Hyponatraemia is among the metabolic disturbances encountered in oncology. Risk factors for hyponatraemia include chemotherapy, treatment-induced nausea and vomiting, hydration, pain, narcotic drugs and physical and emotional stress. A common cause of hyponatraemia in patients with cancer is the syndrome of inappropriate secretion of antidiuretic hormone (SIADH), which may result from ectopic production of arginine vasopressin (AVP) by the tumour tissue.

The AVP-receptor antagonists, a new class of agents, correct hyponatraemia by directly blocking the binding of AVP with its receptors. In clinical trials, conivaptan, lixivaptan, tolvaptan and satavaptan have increased serum osmolality and normalised the serum [Na+] in hyponatraemia associated with SIADH, cirrhosis or congestive heart failure. These drugs may also have a potential in cancer-related hyponatraemia.
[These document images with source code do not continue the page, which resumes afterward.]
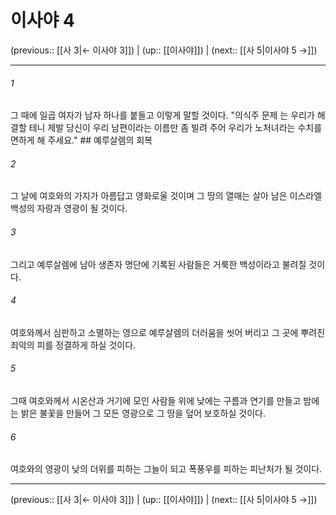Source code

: # 이사야 4

(previous:: [[사 3|← 이사야 3]]) | (up:: [[이사야]]) | (next:: [[사 5|이사야 5 →]])

***




###### 1 

그 때에 일곱 여자가 남자 하나를 붙들고 이렇게 말할 것이다. "의식주 문제 는 우리가 해결할 테니 제발 당신이 우리 남편이라는 이름만 좀 빌려 주어 우리가 노처녀라는 수치를 면하게 해 주세요." ## 예루살렘의 회복 



###### 2 

그 날에 여호와의 가지가 아름답고 영화로울 것이며 그 땅의 열매는 살아 남은 이스라엘 백성의 자랑과 영광이 될 것이다. 



###### 3 

그리고 예루살렘에 남아 생존자 명단에 기록된 사람들은 거룩한 백성이라고 불려질 것이다. 



###### 4 

여호와께서 심판하고 소멸하는 영으로 예루살렘의 더러움을 씻어 버리고 그 곳에 뿌려진 죄악의 피를 정결하게 하실 것이다. 



###### 5 

그때 여호와께서 시온산과 거기에 모인 사람들 위에 낮에는 구름과 연기를 만들고 밤에는 밝은 불꽃을 만들어 그 모든 영광으로 그 땅을 덮어 보호하실 것이다. 



###### 6 

여호와의 영광이 낮의 더위를 피하는 그늘이 되고 폭풍우를 피하는 피난처가 될 것이다.

***

(previous:: [[사 3|← 이사야 3]]) | (up:: [[이사야]]) | (next:: [[사 5|이사야 5 →]])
At this year's ENEA conference in Liege, Belgium, Otsuka sponsored a meet-the experts session to discuss the practical considerations for the use of novel therapies in the treatment of hyponatraemia secondary to SIADH. Among the discussion points were the appropriate use of vasopressin antagonists once an accurate differential diagnosis was confirmed, as well as selection, monitoring and length of treatment of patients with hyponatraemia.

This month, a randomised placebo-controlled Phase IV trial of tolvaptan in hyponatraemic patients with advanced cancer was registered and is currently enrolling subjects. The results of this study are expected in 2013.